Universities are in a prime position to develop relationships between disparate cultures, writes Hans van Ginkel
Connectivity, change and convergence are generic features of the world in which we live and ones that we will, for better or for worse, pass on to our children. It is also a world of much haste as the speed of change gathers pace and the volume of what is exchanged - goods, ideas, capital and, last but not least, capital in human form - increases.
There are many ways of describing this phenomenon: the rise of a borderless economy, the end of history or the challenge of globalisation.
Can this emerging world order flourish if the gap between rich and poor within individual countries and between North and South persists or grows even larger?

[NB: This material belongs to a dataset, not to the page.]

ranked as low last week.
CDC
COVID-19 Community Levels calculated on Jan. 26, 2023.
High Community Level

The issue of cultural identity is no less challenging. If the benefits of globalisation accrue to the North, the reserves of human talent, still largely untapped, lie in the South and in Asia. The quickening pulse of population movements and consequent cultural mobility make this an equally urgent issue. Sustainability, economically defined, rests on understanding and coming to grips with cultural diversity in a world in which identities and thus the ensuing diversity are rapidly changing. Over the centuries, universities have developed scholarly exchange and ties with their fellows abroad. Today, international outreach has become a major driving force in institutional development. What has changed, however, is its intensification and also the speed of its development - in part as natural consequences of the revolution in mass communications and in travel.
Such intensification has two faces: more universities than ever before are engaged in exchanging students and staff. The ties they are forging range from alliances building on each institution's strengths to trans-regional delivery of consortia, coming together around curriculum design, capacity building and multi-institutional cross-regional research projects. Yet, there have also been times when links between universities, scholars and nations were abruptly broken or simply allowed to disintegrate.

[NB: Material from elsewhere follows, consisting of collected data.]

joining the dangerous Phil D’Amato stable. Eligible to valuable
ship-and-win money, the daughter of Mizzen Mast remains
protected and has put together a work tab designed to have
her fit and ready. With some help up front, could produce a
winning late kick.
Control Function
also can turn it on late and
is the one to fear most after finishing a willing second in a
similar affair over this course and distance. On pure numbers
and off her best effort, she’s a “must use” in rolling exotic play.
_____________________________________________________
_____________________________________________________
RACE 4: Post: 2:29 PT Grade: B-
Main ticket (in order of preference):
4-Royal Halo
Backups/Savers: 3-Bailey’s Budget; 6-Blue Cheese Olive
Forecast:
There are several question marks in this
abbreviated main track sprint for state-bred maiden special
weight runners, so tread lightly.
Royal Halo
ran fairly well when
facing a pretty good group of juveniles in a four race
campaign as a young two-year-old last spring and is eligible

The Second World War was one such period. In its aftermath, the International Association of Universities - after a first, ground-breaking orientation meeting in Utrecht - was officially created under Unesco auspices at Nice in 1950. Its mission was very precisely to reunite the scholarly community on a worldwide basis. This it did, despite the Cold War. Indeed, it has never been part of IAU policy to keep universities out because of ideological differences. Rather, its aim has been to make universities of the world stronger by enhancing their cooperation and internationalisation.
The drive towards global civilisation demands that the diversity of the world's cultures is not to be feared. Rather, it is to be celebrated.

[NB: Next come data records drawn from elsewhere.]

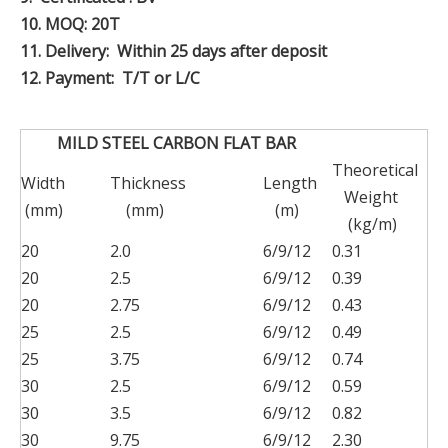
10.
MOQ: 20T
11.
Delivery: Within 25 days after deposit
12.
Payment: T/T or L/C
MILD STEEL CARBON FLAT BAR
Theoretical
Width
Thickness
Length
Weight
(mm)
(mm)
(m)
(kg/m)
20
2.0
6/9/12
0.31
20
2.5
6/9/12
0.39
20
2.75
6/9/12
0.43
25
2.5
6/9/12
0.49
25
3.75
6/9/12
0.74
30
2.5
6/9/12
0.59
30
3.5
6/9/12
0.82
30
9.75
6/9/12
2.30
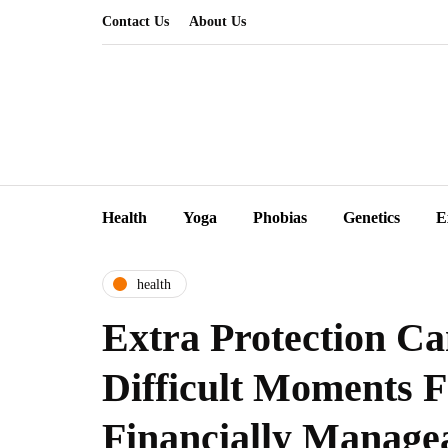
Contact Us
About Us
Health
Yoga
Phobias
Genetics
E
health
Extra Protection C
Difficult Moments 
Financially Manage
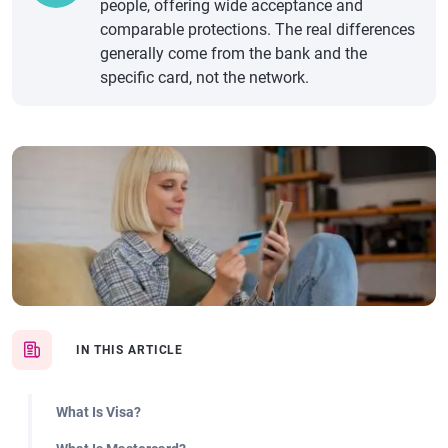
people, offering wide acceptance and
comparable protections. The real differences
generally come from the bank and the
specific card, not the network.
IN THIS ARTICLE
What Is Visa?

Diversity in all its forms enriches and contributes to human development.
Since its foundation, one of the association's abiding commitments, along with the defence of academic freedom, has been to give full rein to that diversity by opening up dialogue between civilisations.
This has been a task of particular urgency from the late 1950s onwards as the university began its march to the South and when new nations assumed independence. It is even more pressing today. For the IAU, the world's universities are the best means to advance a full appreciation of cultural diversity, a full understanding of other people coming from very different backgrounds - geographical, social, economic, political and cultural. The quickening pace of globalisation has given a new urgency both to dialogue between civilisations and to sustainable development. The IAU has placed these issues - critical as they are to the future of humankind - at the centre of its agenda.
It is not universities alone that are becoming more closely interlinked.
Their students will live in an intensely interconnected world. Their jobs will bring them into daily contact with people with different backgrounds from different cultures. Cultural understanding, however, is not only a requirement for those who go abroad. It is as much a challenge on the campus itself.
As student cross-frontier or cross-continental traffic intensifies, there is a tendency for incoming students to set themselves apart from the host culture or the other way around. Cross-cultural dialogue does not start when dealing with institutions abroad. It needs to be reciprocal. And the first step, which is always the most difficult, begins at home.
Hans van Ginkel is president of the International Association of Universities and former rector of the University of Utrecht.